Coverage Criteria for White-box Testing
- There are a number of coverage criteria for white-box testing:
- Statement coverage
- Branch coverage
- Condition coverage
- Branch + Condition coverage
- Modified Condition/ Decision Coverage
Statement Coverage
- Definition: Measures whether each statement in the program’s source code has been executed.
- The most widely used coverage criterion.
Branch Coverage
- Definition: Ensures that each branch of every control structure (like if-else statements) is executed.
- Full branch coverage does not guarantee that a failure will be found.
- branch coverage subsumes statement coverage.
Condition Coverage
- Definition: Checks whether each boolean sub-expression evaluated both to true and false.
- Condition coverage does not subsume branch coverage.
Branch + Condition Coverage
- Definition: Branch + Condition Coverage combines both branch coverage and condition coverage. It ensures that every branch (as in branch coverage) and each condition within a decision (as in condition coverage) are evaluated both to true and false.

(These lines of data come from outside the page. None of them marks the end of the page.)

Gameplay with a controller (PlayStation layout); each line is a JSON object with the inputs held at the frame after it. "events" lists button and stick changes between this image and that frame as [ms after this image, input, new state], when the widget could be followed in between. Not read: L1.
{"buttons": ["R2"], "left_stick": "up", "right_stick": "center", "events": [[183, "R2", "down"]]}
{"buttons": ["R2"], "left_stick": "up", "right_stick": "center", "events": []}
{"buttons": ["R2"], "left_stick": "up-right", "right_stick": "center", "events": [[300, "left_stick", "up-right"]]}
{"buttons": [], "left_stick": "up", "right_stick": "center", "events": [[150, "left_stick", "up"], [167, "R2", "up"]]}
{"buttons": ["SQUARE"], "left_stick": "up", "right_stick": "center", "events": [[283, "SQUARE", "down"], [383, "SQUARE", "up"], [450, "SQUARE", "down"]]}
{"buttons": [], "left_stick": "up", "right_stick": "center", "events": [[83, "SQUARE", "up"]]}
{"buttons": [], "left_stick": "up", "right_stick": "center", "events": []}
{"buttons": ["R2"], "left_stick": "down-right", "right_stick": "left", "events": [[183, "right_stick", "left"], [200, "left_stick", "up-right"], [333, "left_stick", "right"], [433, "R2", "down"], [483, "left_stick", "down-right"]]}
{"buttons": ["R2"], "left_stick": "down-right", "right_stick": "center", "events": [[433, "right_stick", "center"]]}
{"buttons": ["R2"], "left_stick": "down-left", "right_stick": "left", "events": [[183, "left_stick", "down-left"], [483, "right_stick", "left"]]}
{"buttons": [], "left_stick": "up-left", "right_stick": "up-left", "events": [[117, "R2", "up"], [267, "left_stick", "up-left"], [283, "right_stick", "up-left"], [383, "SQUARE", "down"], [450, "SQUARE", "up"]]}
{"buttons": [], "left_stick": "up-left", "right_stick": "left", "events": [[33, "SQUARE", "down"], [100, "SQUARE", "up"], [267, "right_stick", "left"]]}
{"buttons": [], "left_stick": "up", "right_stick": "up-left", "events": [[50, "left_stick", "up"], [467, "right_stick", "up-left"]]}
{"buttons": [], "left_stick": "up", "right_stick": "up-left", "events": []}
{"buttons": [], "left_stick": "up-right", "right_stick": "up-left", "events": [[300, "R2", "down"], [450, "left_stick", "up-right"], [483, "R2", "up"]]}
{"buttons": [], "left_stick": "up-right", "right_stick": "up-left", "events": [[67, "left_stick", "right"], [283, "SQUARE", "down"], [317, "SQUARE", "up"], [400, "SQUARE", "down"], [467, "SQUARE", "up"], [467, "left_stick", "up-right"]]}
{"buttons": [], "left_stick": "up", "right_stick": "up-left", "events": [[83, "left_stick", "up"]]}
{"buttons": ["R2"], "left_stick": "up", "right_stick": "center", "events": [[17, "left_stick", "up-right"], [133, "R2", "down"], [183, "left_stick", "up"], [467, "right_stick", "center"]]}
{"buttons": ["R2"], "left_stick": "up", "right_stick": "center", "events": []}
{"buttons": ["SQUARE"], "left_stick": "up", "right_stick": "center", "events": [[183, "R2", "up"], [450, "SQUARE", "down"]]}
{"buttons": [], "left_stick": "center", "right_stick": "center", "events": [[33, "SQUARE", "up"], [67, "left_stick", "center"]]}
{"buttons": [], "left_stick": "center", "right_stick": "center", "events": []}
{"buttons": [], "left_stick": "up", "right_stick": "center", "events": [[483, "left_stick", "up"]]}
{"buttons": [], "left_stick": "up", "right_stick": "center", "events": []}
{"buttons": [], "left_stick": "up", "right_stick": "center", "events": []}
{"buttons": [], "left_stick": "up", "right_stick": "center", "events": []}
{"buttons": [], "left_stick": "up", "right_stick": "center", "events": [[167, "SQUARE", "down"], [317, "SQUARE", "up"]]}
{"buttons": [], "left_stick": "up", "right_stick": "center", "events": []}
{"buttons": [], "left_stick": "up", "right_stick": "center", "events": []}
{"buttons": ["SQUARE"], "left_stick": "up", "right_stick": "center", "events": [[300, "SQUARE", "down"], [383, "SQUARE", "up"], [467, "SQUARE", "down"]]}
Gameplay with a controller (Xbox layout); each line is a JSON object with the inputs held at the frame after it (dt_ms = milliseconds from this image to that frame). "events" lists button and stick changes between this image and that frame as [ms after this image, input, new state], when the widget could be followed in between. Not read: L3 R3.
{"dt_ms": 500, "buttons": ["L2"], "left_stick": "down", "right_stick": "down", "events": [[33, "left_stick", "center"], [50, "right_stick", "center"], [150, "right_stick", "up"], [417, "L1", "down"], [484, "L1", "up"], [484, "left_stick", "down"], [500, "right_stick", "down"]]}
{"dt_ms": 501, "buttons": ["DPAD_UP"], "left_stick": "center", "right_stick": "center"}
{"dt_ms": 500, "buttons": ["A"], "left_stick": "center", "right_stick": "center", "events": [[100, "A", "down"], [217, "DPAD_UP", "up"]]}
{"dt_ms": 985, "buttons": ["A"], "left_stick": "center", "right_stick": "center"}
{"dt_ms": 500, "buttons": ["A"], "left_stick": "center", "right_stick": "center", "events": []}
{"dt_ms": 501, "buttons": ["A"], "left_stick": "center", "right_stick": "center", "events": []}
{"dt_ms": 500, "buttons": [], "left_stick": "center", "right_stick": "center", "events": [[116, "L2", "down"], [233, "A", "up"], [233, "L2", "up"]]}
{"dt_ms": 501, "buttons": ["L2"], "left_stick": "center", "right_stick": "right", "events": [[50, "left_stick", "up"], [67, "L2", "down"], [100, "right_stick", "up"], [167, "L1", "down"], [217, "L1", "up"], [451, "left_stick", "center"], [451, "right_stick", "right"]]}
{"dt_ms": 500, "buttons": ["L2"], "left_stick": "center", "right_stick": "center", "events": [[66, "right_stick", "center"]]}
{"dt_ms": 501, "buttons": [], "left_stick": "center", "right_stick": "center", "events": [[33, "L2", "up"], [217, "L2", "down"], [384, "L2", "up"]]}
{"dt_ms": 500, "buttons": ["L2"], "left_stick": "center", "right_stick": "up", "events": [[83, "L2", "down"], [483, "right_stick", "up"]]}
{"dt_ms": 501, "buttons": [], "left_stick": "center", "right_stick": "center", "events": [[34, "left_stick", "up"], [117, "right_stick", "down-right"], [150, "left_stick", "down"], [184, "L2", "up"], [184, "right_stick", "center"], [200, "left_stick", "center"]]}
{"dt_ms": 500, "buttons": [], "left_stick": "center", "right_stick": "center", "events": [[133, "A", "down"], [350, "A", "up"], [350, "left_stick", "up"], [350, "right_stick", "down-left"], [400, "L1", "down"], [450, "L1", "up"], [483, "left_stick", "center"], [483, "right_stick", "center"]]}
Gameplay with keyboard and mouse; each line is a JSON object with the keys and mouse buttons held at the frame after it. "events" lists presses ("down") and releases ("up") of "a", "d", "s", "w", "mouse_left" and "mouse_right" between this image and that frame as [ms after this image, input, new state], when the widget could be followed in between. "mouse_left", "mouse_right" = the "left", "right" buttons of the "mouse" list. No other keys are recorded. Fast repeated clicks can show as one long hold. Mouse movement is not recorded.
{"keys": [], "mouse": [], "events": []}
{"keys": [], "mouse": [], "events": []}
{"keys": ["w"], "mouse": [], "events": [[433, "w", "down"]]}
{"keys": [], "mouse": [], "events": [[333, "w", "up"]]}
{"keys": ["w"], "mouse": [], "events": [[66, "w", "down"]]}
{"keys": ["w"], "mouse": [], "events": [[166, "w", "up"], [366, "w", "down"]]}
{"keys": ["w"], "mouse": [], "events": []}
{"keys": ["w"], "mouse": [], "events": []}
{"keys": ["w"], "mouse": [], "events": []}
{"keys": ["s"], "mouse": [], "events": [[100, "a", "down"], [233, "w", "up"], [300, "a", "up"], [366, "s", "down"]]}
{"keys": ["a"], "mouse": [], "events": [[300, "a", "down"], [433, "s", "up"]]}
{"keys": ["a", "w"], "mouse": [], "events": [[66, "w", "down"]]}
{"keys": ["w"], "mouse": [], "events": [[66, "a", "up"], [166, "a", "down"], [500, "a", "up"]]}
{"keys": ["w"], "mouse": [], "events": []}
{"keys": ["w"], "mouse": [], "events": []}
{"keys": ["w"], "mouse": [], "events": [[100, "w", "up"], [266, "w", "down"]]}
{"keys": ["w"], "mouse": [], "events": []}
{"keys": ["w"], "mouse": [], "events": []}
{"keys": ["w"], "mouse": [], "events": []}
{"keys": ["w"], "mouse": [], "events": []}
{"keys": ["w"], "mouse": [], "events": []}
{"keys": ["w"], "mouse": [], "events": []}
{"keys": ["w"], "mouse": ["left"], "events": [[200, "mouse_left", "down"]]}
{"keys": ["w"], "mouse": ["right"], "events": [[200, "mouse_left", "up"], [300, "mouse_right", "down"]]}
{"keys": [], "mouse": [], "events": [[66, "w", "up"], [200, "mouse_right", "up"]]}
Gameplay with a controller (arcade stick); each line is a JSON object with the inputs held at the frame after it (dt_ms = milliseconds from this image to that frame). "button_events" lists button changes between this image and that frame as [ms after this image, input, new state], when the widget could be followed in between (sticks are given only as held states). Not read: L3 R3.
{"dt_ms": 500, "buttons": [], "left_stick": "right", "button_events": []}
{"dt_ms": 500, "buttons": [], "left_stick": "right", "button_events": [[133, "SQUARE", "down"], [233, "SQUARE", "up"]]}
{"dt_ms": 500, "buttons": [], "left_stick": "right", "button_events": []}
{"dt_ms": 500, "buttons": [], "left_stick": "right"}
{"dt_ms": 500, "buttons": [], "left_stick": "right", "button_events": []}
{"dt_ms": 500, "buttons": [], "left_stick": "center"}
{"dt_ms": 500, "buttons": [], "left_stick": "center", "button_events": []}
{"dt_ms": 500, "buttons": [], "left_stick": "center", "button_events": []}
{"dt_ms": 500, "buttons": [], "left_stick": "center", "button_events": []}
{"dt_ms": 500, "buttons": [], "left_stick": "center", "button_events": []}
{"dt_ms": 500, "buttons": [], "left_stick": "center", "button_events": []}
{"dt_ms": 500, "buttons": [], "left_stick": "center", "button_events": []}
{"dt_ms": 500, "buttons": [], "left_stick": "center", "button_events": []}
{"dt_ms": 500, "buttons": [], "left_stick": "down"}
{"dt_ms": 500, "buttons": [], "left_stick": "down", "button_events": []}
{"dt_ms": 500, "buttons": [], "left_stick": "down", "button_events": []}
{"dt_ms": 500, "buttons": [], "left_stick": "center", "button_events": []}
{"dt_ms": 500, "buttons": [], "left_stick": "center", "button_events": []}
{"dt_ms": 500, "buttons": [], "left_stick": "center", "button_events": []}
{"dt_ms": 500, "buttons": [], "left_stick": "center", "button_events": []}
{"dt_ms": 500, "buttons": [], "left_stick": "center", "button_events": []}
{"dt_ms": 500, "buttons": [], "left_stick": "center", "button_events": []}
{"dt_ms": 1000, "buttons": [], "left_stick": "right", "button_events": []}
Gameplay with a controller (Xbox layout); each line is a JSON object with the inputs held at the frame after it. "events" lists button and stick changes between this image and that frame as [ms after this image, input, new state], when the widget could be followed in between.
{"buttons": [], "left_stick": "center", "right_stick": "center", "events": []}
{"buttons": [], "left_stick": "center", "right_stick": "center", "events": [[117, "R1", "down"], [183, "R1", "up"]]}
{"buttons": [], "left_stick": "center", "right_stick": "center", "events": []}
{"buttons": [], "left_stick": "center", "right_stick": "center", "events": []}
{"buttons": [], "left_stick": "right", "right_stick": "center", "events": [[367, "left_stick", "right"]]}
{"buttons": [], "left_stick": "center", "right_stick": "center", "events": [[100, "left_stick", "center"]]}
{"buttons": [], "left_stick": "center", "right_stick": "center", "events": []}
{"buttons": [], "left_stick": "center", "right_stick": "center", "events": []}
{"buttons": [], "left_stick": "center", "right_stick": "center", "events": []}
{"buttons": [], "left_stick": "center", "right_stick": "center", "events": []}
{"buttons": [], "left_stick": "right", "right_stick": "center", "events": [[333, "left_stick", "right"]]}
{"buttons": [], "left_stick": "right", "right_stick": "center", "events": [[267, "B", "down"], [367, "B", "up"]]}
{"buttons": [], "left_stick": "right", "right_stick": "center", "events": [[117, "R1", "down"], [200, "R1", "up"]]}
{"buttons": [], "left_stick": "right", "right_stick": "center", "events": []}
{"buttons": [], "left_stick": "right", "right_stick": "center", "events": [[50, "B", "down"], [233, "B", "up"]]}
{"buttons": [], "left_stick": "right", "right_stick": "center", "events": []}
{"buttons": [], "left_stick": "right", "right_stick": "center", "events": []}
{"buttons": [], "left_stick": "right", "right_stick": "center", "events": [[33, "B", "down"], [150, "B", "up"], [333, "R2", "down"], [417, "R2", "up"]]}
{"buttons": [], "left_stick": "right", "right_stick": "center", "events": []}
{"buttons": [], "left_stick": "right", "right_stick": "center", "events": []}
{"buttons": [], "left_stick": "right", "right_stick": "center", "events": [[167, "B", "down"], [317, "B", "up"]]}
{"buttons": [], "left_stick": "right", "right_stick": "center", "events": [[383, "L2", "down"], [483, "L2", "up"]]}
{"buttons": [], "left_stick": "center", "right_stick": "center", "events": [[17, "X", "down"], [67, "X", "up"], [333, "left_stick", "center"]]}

- This combination obviously subsumes Branch Coverage and Condition Coverage.
Modified Condition/Decision Coverage (MC/DC)
- Definition: MC/DC is a criterion used in high-integrity systems (like avionics software). It requires that each condition in a decision affects that decision’s outcome independently. MC/DC ensures that test cases explore scenarios where each condition can independently affect the overall decision’s outcome.
- Main idea: conditions should independently affect the decision outcome.
- MC/DC subsumes Branch and Condition Coverage
Regression Testing
- When software is modified, new test cases are typically added to test new code.
- However, there is a danger that the new changes have introduced a fault, perhaps broken previously tested code.
- Such changes are called regressions.
- Regression testing is applied when code is modified; essentially it involves running old tests on the new code.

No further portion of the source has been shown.